There's been some debate here re: whether or not the Reagan Republicans were involved in the recall effort against our mayor and three city council members. You bet they are. Here's an announcement in their newsletter re: the recall effort launched yesterday: “At 10:00 this morning, a citizen's group identified as RecallCdA gathered at the Coeur d'Alene City Hall to file prospective recall petitions with the City Clerk. The group says Coeur d'Alene Mayor Sandi Bloem and Council-members Mike Kennedy, Deanna Goodlander, and Woody McEvers have failed to represent the voice of the community in their excessive spending of taxpayer monies. Included in the list of examples being cited by voters across the city are the approval of a $39 million plan for McEuen Park, excessive salaries of city employees and a growing list of other projects, many made possible by the flow of property tax money being diverted into LCDC coffers, with little regard for public opinion.”
Question: Do you think Ronald Reagan would be involved in an attempt to overthrow a city's nonpartisan, progressive city government simply because it wants to upgrade a park?

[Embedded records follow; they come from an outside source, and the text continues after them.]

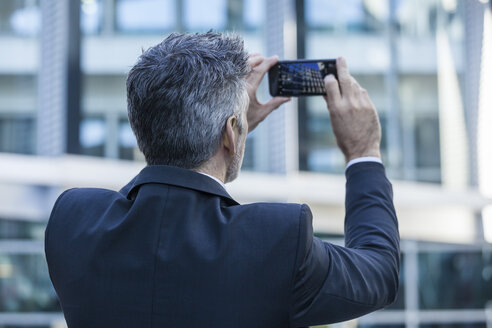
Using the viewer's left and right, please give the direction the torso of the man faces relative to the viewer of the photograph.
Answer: facing away from the viewer and to the right of the viewer

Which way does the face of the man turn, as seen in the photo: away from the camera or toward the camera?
away from the camera
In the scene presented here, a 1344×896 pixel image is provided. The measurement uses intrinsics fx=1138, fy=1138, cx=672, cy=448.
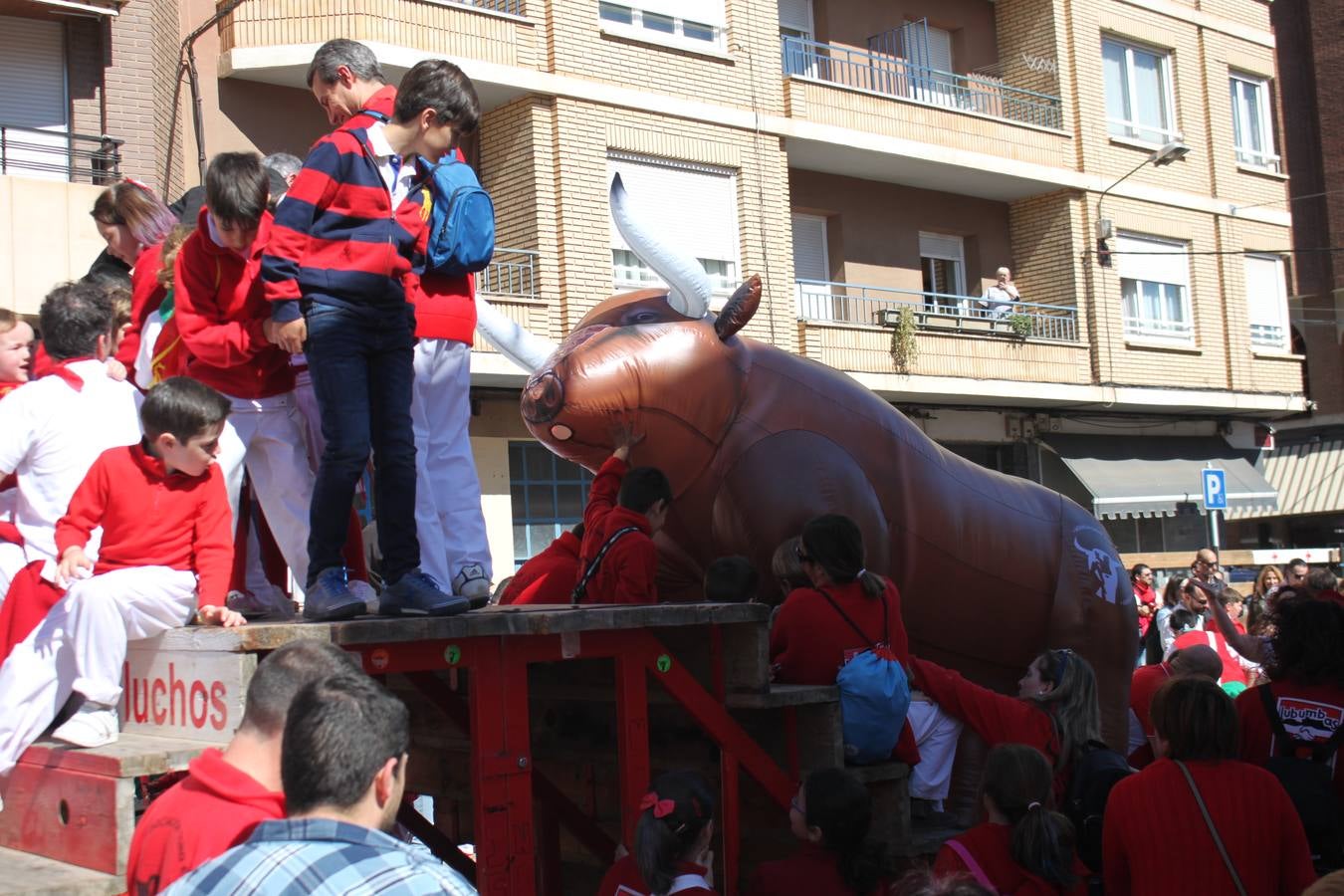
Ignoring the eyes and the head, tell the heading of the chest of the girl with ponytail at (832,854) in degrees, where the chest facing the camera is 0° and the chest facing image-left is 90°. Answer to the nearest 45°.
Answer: approximately 135°

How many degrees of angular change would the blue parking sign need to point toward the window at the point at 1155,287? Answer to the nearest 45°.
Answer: approximately 180°

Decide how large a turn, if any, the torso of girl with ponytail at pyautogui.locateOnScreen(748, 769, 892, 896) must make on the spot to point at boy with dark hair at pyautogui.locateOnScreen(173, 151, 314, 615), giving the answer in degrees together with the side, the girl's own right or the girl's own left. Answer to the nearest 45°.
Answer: approximately 45° to the girl's own left

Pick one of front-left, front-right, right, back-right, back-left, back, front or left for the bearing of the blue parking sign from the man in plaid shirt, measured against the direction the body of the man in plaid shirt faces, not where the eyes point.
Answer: front

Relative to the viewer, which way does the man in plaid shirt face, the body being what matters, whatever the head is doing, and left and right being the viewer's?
facing away from the viewer and to the right of the viewer

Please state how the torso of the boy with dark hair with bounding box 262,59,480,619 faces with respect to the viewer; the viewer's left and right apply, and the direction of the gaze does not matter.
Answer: facing the viewer and to the right of the viewer

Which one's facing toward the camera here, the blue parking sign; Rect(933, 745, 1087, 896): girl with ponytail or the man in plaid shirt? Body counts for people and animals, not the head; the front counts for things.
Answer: the blue parking sign

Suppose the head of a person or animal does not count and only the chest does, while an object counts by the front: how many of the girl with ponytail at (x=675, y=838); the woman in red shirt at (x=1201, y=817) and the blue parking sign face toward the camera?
1

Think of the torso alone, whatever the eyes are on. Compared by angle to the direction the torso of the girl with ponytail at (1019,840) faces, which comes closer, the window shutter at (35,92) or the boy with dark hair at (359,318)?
the window shutter

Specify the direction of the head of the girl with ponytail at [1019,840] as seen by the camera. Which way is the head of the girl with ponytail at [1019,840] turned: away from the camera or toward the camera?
away from the camera

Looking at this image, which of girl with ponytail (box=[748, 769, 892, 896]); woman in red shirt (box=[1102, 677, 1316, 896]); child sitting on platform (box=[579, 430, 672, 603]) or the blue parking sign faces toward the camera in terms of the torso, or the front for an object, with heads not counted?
the blue parking sign

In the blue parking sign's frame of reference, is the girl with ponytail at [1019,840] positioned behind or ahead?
ahead

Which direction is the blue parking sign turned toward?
toward the camera

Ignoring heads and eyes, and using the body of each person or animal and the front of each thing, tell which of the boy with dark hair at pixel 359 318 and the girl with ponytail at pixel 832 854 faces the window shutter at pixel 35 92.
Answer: the girl with ponytail

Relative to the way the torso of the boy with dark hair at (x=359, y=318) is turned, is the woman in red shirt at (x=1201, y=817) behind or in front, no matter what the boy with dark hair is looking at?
in front

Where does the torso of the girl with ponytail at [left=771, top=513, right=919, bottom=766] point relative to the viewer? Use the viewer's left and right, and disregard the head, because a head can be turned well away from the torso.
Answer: facing away from the viewer and to the left of the viewer
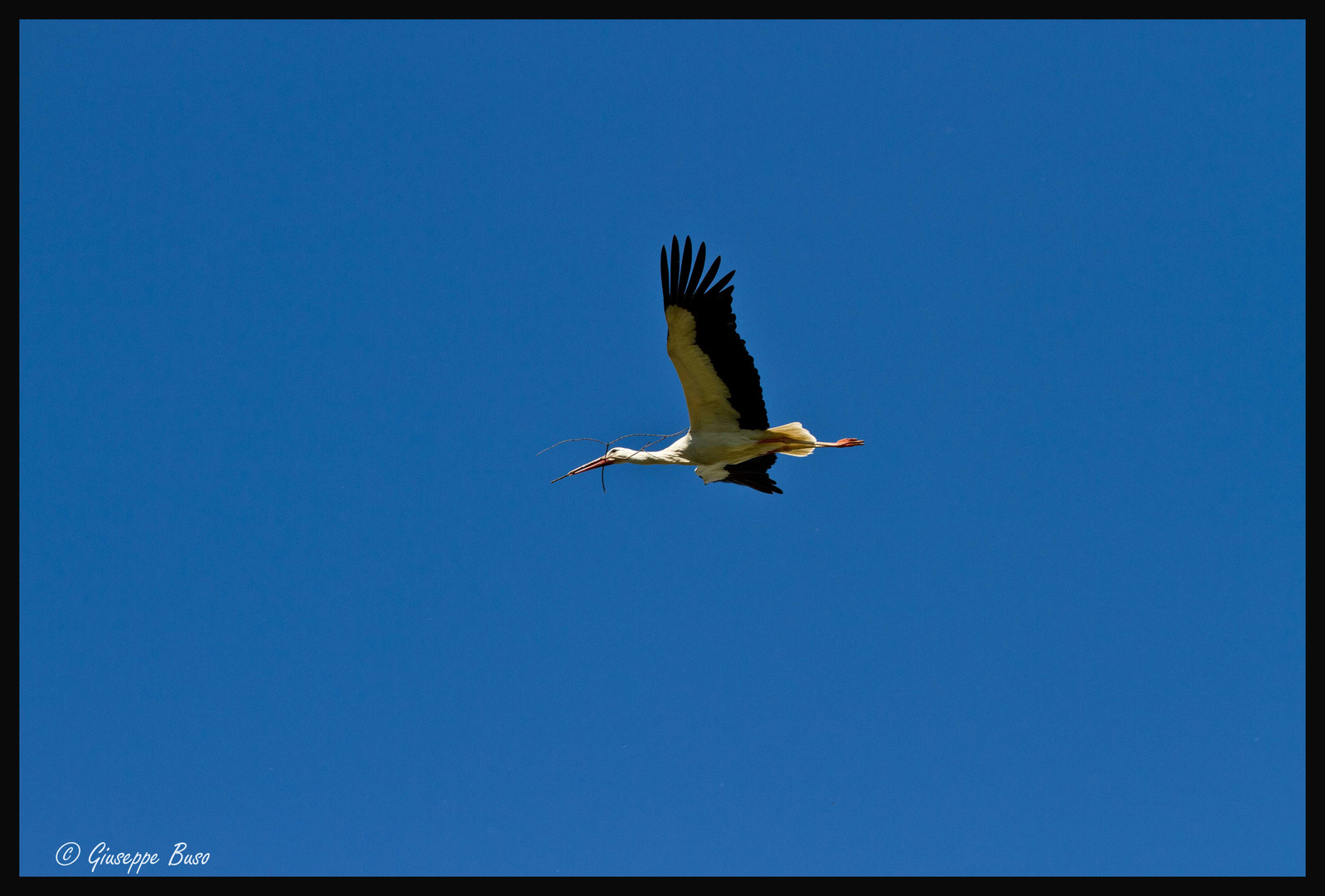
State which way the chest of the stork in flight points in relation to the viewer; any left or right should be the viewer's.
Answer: facing to the left of the viewer
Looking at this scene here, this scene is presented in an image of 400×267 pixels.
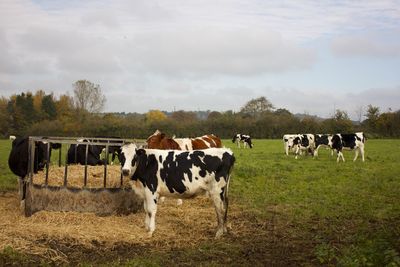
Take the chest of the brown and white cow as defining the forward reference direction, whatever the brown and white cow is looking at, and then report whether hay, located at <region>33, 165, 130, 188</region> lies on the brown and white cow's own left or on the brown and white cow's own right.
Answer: on the brown and white cow's own left

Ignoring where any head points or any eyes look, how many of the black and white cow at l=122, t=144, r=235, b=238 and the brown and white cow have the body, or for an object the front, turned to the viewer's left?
2

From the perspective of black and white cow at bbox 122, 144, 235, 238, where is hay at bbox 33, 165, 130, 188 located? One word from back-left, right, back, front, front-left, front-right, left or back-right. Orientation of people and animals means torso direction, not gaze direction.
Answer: front-right

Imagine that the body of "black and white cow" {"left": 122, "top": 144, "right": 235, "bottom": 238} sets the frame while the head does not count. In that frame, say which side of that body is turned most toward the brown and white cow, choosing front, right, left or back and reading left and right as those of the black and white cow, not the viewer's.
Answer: right

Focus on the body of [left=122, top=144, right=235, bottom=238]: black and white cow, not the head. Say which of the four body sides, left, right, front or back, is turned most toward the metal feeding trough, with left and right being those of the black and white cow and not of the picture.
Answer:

OrangeTV: I’m also curious what Gookin’s thoughts are on this recall effort. He’s been suspiciously silent on the issue. Could it be that once he got into his position of city councilman he came to realize that the city council wasn’t all the smoke-and-mirrors, backroom dealing shadiness that he had been harping about for so long and that his co-council members are just normal people following due process and not the conspiracy laden bunch of folks he once imagined?
DFO: I also want to know where Steve Adams and his new best buddy, Ron Edinger, stand on this issue. It's one thing to disagree with other members of the City Council on a major issue — and quite another to support a recall attempt or remain mum while colleagues are trashed.
Question (for non-targetted half of the City Council): Where do you stand on this recall bid?